I know exactly how you are feeling!!!! My exMIL was the same way. She even tried to make an appointment for my daughters first pics. I put my foot down and explained that i love and appreciate all the stuff she was buying but i also wanted to do some of it myself and she was taking away from things i wanted to do. Things got a lot better after that but now that i have gotten a divorce from him she is going nuts at buying again. But now my daughter is 5 and thinks whatever she wants she can have, which i was afraid of from the beginning :S
I would say just to keep the peace, say thank you but just don't have ur daughter wear the clothes and buy your own. I totally understand the big stuff. My mom wants to get me the stroller and carseat I told her I.picked one.out and she kept sending me pics of other ones. Idk what she didn't understand about "I picked one out already" so I do get it. Just be nice to keep the peace, inlaws can be too much at times.

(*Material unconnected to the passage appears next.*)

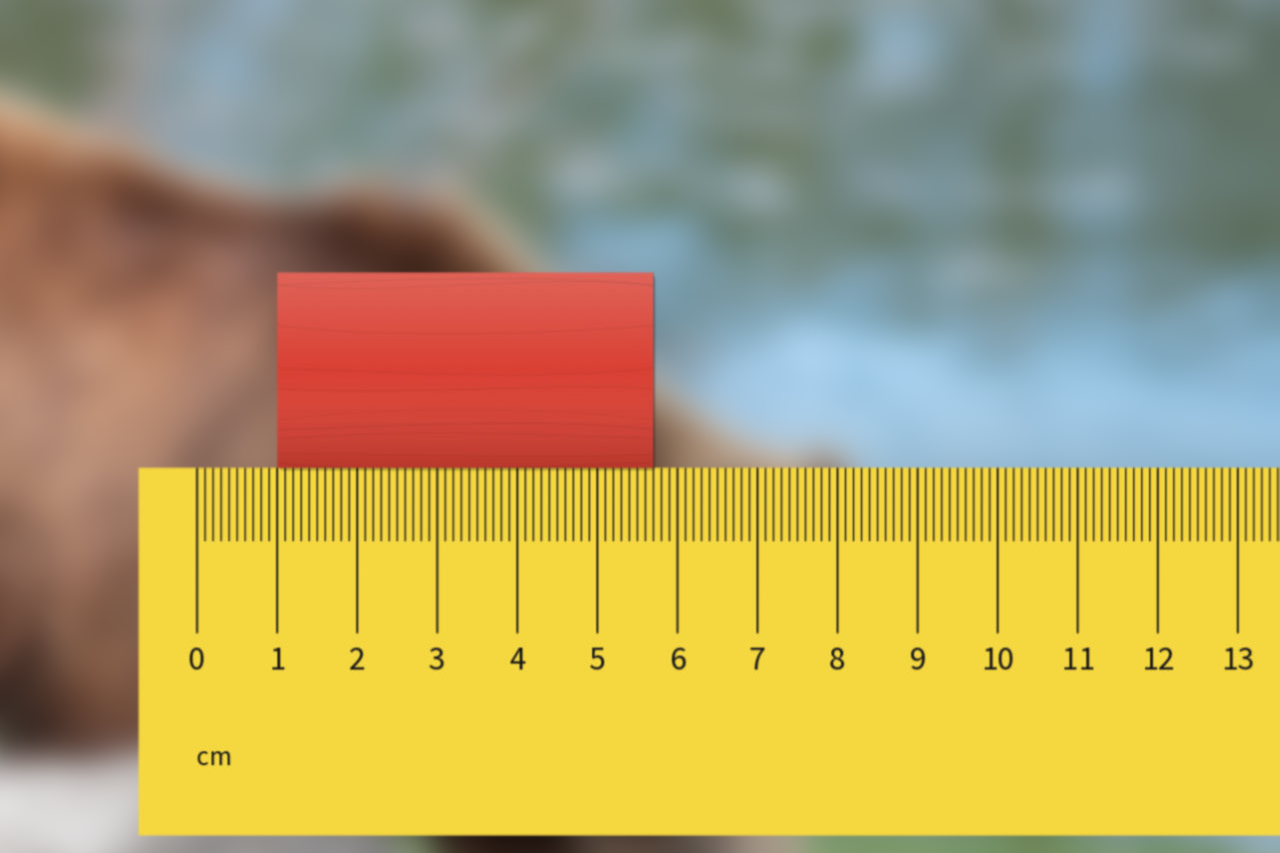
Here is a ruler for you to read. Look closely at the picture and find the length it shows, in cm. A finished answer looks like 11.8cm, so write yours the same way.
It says 4.7cm
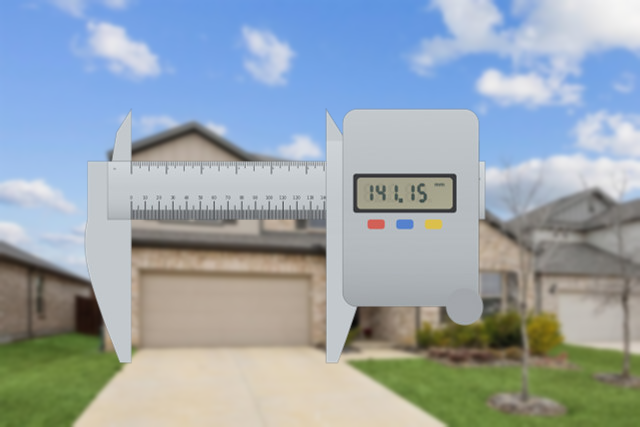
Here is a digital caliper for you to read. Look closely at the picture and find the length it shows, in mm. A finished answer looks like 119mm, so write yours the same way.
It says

Its not just one thing, its constant... there isnt anything left for me to buy, other than diapers and that fun stuff, they got her swimwear ALREADY, anything that she might need tehy get before i get to the city, they buy her stuff monthly and not jsut a couple thing i mean like 4 outfits each... i have so many clothes that fit her that i dont use half them... i have stuff from Christmas that i haven touched cause they dotn ever stpo bringing stuff... so what am i supposed to buy if she doesnt get a chance to wear what she has? i havent got to shop for her barely ever.... his sister also tells me not asks me, tells me what photography pics my daughter is gonna get done, i think the only thing i have got to buy before they did was her kiddy pool last summer and my MIL didnt bring it in the house when after she had my daughter out there and it got wrecked (i live in a farm) they went together for my baby present and got my stroller and car seat combo (which i am very happy with) but i had no say in which one i got... they gave me a crib that i think was from 1991? and were offended when i bought a new one... i cant talk to them with out feeling bad about anything... its not that i wouldnt mind the odd thing here and there...but its non stop, i swear his sister really thinks this is her kid... but when it comes to big things that come with preference i think ya need to talk to me first... this probably istn worded teh best but my BF is in the house now and i think he wouldnt understand i need to vent or ill go insane... i just feel there are no boundaries and its like im not even in the picture...anyone understand?
I wouldn't mind if my family got things for my baby. That just shows that they think about ur daughter. Heck its less for me to buy. And its doesn't mean u can't still buy things. My dad and step mom.just came over with a ton of maternity clothes for me, I enjoy it.